TASK PROMPT: Repeat the data word for word, excluding every picture.

Excerpts from a dataset
-*-*-

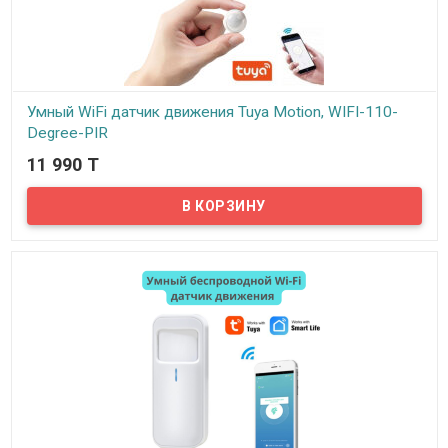
Умный WiFi датчик движения Tuya Motion, WIFI-110-
Degree-PIR
11 990 T
В наличии
Умный WiFi датчик позволит вам вовремя обнаружить движение
и принять меры (при необходимости). Имеет встроенный WiFi
модуль для удаленного оповещения о срабатывании с
возможностью интеграции в систему умный дом на платформе
Tuya Smart.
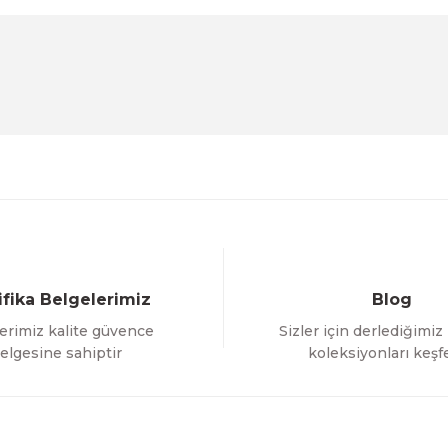
Ürün hakkında henüz soru sorulmamış.
Bu ürüne ilk yorumu siz yapın!
Sitemize ilk yorumu siz yapın!
Deneyimini Paylaş
Yorum Yaz
Soru Sor
ifika Belgelerimiz
Blog
erimiz kalite güvence
Sizler için derlediğimiz
Gönder
elgesine sahiptir
koleksiyonları keşf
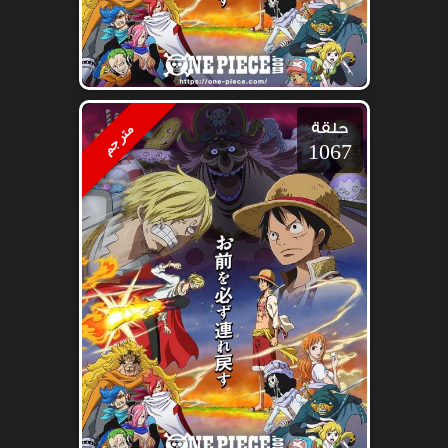
حلقة
مترجم
1067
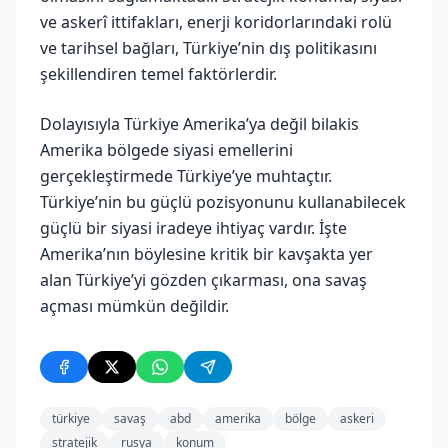
ve askerî ittifakları, enerji koridorlarındaki rolü
ve tarihsel bağları, Türkiye’nin dış politikasını
şekillendiren temel faktörlerdir.
Dolayısıyla Türkiye Amerika’ya değil bilakis
Amerika bölgede siyasi emellerini
gerçekleştirmede Türkiye’ye muhtaçtır.
Türkiye’nin bu güçlü pozisyonunu kullanabilecek
güçlü bir siyasi iradeye ihtiyaç vardır. İşte
Amerika’nın böylesine kritik bir kavşakta yer
alan Türkiye’yi gözden çıkarması, ona savaş
açması mümkün değildir.
türkiye
savaş
abd
amerika
bölge
askeri
stratejik
rusya
konum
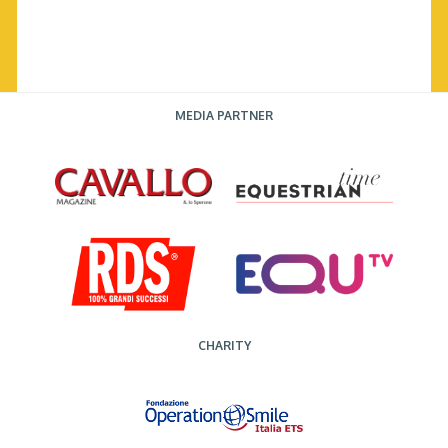
MEDIA PARTNER
CHARITY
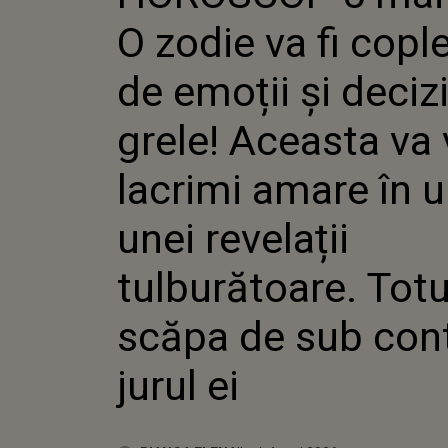
GRELE! A
O zodie va fi copl
VĂRSA L
ÎN URMA
REVELAȚ
de emoții și decizi
TULBURĂ
VA SCĂPA
grele! Aceasta va
CONTROL
lacrimi amare în 
unei revelații
tulburătoare. Totu
scăpa de sub cont
jurul ei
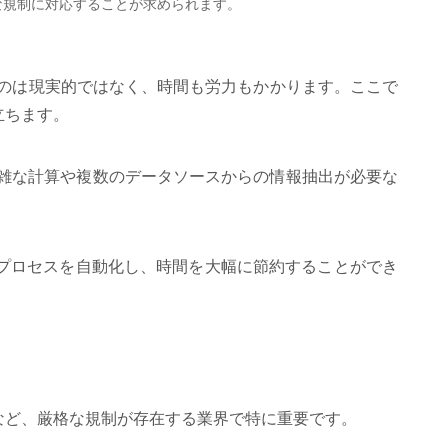
的な規制に対応することが求められます。
のは現実的ではなく、時間も労力もかかります。ここで
立ちます。
複雑な計算や複数のデータソースからの情報抽出が必要な
らのプロセスを自動化し、時間を大幅に節約することができ
界など、厳格な規制が存在する業界で特に重要です。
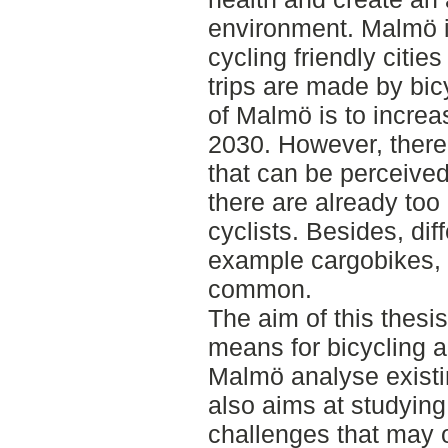
environment. Malmö 
cycling friendly citie
trips are made by bic
of Malmö is to increa
2030. However, there
that can be perceive
there are already to
cyclists. Besides, diff
example cargobikes,
common.
The aim of this thesi
means for bicycling 
Malmö analyse existi
also aims at studyin
challenges that may o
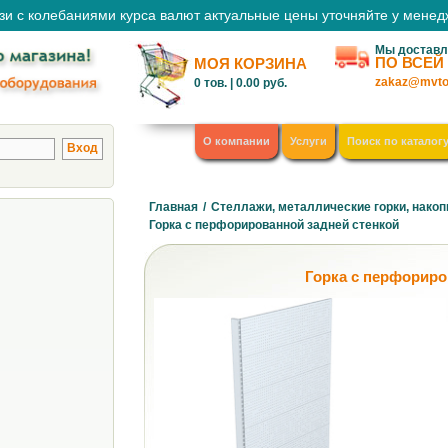
зи с колебаниями курса валют актуальные цены уточняйте у мене
Мы доставл
ПО ВСЕЙ
МОЯ КОРЗИНА
zakaz@mvto
0
тов. |
0.00
руб.
О компании
Услуги
Поиск по каталог
Главная
/
Стеллажи, металлические горки, накоп
Горка с перфорированной задней стенкой
Горка с перфориро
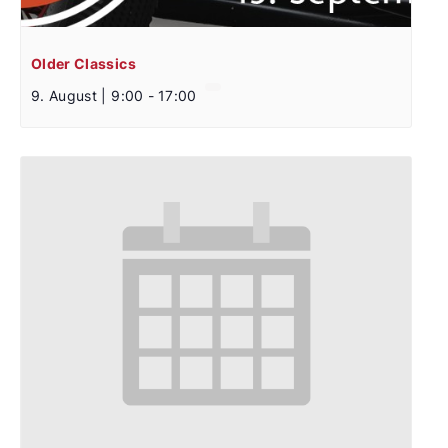
Older Classics
9. August | 9:00
-
17:00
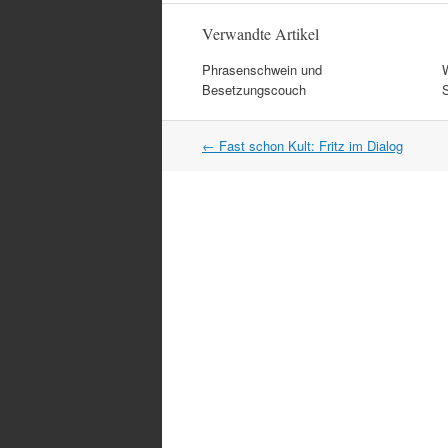
Verwandte Artikel
Phrasenschwein und
Besetzungscouch
Artikel
←
Fast schon Kult: Fritz im Dialog
Navigation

-*-*-

OUTPUT OF THE TASK:
Умный WiFi датчик движения Tuya Motion, WIFI-110-
Degree-PIR
11 990 T
В наличии
Умный WiFi датчик позволит вам вовремя обнаружить движение
и принять меры (при необходимости). Имеет встроенный WiFi
модуль для удаленного оповещения о срабатывании с
возможностью интеграции в систему умный дом на платформе
Tuya Smart.
Ürün hakkında henüz soru sorulmamış.
Bu ürüne ilk yorumu siz yapın!
Sitemize ilk yorumu siz yapın!
Deneyimini Paylaş
Yorum Yaz
Soru Sor
ifika Belgelerimiz
Blog
erimiz kalite güvence
Sizler için derlediğimiz
Gönder
elgesine sahiptir
koleksiyonları keşf
حلقة
مترجم
1067
ve askerî ittifakları, enerji koridorlarındaki rolü
ve tarihsel bağları, Türkiye’nin dış politikasını
şekillendiren temel faktörlerdir.
Dolayısıyla Türkiye Amerika’ya değil bilakis
Amerika bölgede siyasi emellerini
gerçekleştirmede Türkiye’ye muhtaçtır.
Türkiye’nin bu güçlü pozisyonunu kullanabilecek
güçlü bir siyasi iradeye ihtiyaç vardır. İşte
Amerika’nın böylesine kritik bir kavşakta yer
alan Türkiye’yi gözden çıkarması, ona savaş
açması mümkün değildir.
türkiye
savaş
abd
amerika
bölge
askeri
stratejik
rusya
konum
MEDIA PARTNER
CHARITY
GRELE! A
O zodie va fi copl
VĂRSA L
ÎN URMA
REVELAȚ
de emoții și decizi
TULBURĂ
VA SCĂPA
grele! Aceasta va
CONTROL
lacrimi amare în 
unei revelații
tulburătoare. Totu
scăpa de sub cont
jurul ei
的な規制に対応することが求められます。
のは現実的ではなく、時間も労力もかかります。ここで
立ちます。
複雑な計算や複数のデータソースからの情報抽出が必要な
らのプロセスを自動化し、時間を大幅に節約することができ
界など、厳格な規制が存在する業界で特に重要です。
environment. Malmö 
cycling friendly citie
trips are made by bic
of Malmö is to increa
2030. However, there
that can be perceive
there are already to
cyclists. Besides, diff
example cargobikes,
common.
The aim of this thesi
means for bicycling 
Malmö analyse existi
also aims at studyin
challenges that may o
зи с колебаниями курса валют актуальные цены уточняйте у мене
Мы доставл
ПО ВСЕЙ
МОЯ КОРЗИНА
zakaz@mvto
0
тов. |
0.00
руб.
О компании
Услуги
Поиск по каталог
Главная
/
Стеллажи, металлические горки, накоп
Горка с перфорированной задней стенкой
Горка с перфориро
Older Classics
9. August | 9:00
-
17:00
Verwandte Artikel
Phrasenschwein und
Besetzungscouch
Artikel
←
Fast schon Kult: Fritz im Dialog
Navigation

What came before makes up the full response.